A lógica do mundo parece dizer exatamente o contrário. Feliz seria quem possui muitos bens, alcança prestígio, não enfrenta problemas e consegue satisfazer todos os seus desejos. Jesus, porém, apresenta uma felicidade que não depende do dinheiro, do sucesso, do prazer ou da ausência de dificuldades. É uma felicidade que nasce da comunhão com Deus.
Em seu livro “É bom crer em Jesus”, o padre José Antonio Pagola recorda que as Bem-Aventuranças invertem nossa compreensão habitual da felicidade. Para ele, “a felicidade não é algo fabricado, mas presente de Deus”. Ela não é produzida pelo esforço dos pobres ou dos que choram, mas acontece porque essas pessoas colocam Deus no centro de suas vidas.
Isso não significa que a pobreza, a perseguição ou o sofrimento sejam bons em si mesmos. Jesus não glorifica a dor nem pede que permaneçamos indiferentes diante da injustiça. As lágrimas continuam sendo lágrimas; a doença continua exigindo cuidado; a pobreza precisa ser combatida; e a injustiça deve despertar nossa indignação e nosso compromisso.

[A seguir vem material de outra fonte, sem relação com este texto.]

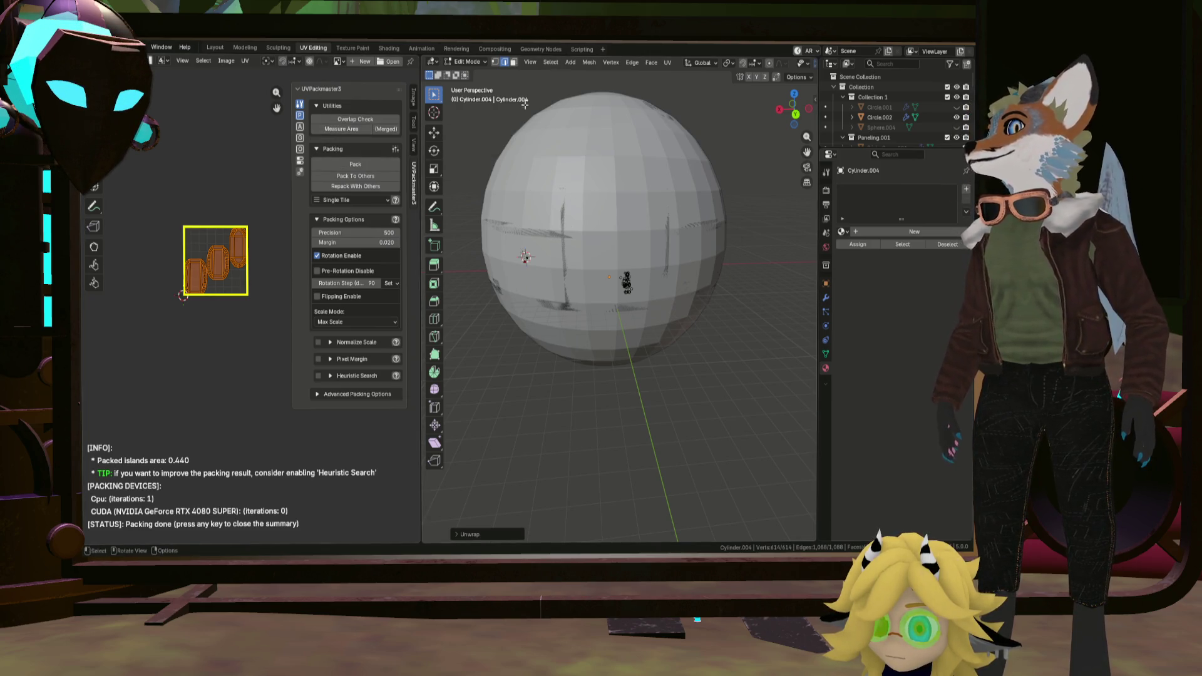
pyautogui.press('Escape')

A promessa de Cristo é outra: nenhuma dor vivida com Deus precisa conduzir ao desespero. Mesmo quando as circunstâncias externas não mudam imediatamente, a presença do Senhor pode sustentar, consolar e abrir um horizonte que o sofrimento não consegue destruir.
Bento XVI ensinou que “não é o evitar o sofrimento, a fuga diante da dor, que cura o homem”. O caminho cristão consiste em atravessar a provação unido a Cristo, encontrando nela um caminho de amadurecimento e esperança.
Aceitar os desígnios de Deus não significa pensar que todo sofrimento tenha sido diretamente enviado por Ele, nem assumir uma atitude passiva diante do mal. Significa confiar que Deus permanece conosco, mesmo quando não compreendemos seus caminhos. É entregar-lhe nossa vida, continuar praticando o bem e acreditar que sua providência pode fazer brotar vida até mesmo daquilo que parecia perdido.
Papa Francisco resumiu essa experiência ao afirmar que “a felicidade autêntica consiste em estar com o Senhor e viver por amor”. As Bem-Aventuranças não prometem uma vida confortável, mas revelam uma existência plenamente orientada pelo amor.
Também o Papa Leão XIV recorda que “só em Deus os mansos, os misericordiosos e os puros de coração encontram alegria”. Para quem acredita que a felicidade pertence apenas aos ricos e poderosos, as palavras de Jesus parecem uma ilusão. Contudo, o Evangelho revela que a verdadeira ilusão está em esperar que os bens terrenos possam preencher completamente o coração humano.
A felicidade cristã não é euforia permanente. É uma serenidade profunda, que pode coexistir com lágrimas, incertezas e provações. É saber que somos amados, acompanhados e esperados por Deus. É conservar a esperança quando a vida parece escura. É continuar amando quando seria mais fácil fechar o coração.
As Bem-Aventuranças não nos convidam a procurar o sofrimento, mas a descobrir que nem mesmo o sofrimento pode nos separar do amor de Deus. Quem confia no Senhor talvez não tenha uma vida sem cruzes, mas encontra uma razão para continuar caminhando. Afinal, a felicidade que Jesus oferece não é apenas terrena e passageira: é o próprio Deus habitando em nós e conduzindo-nos à plenitude de seu Reino.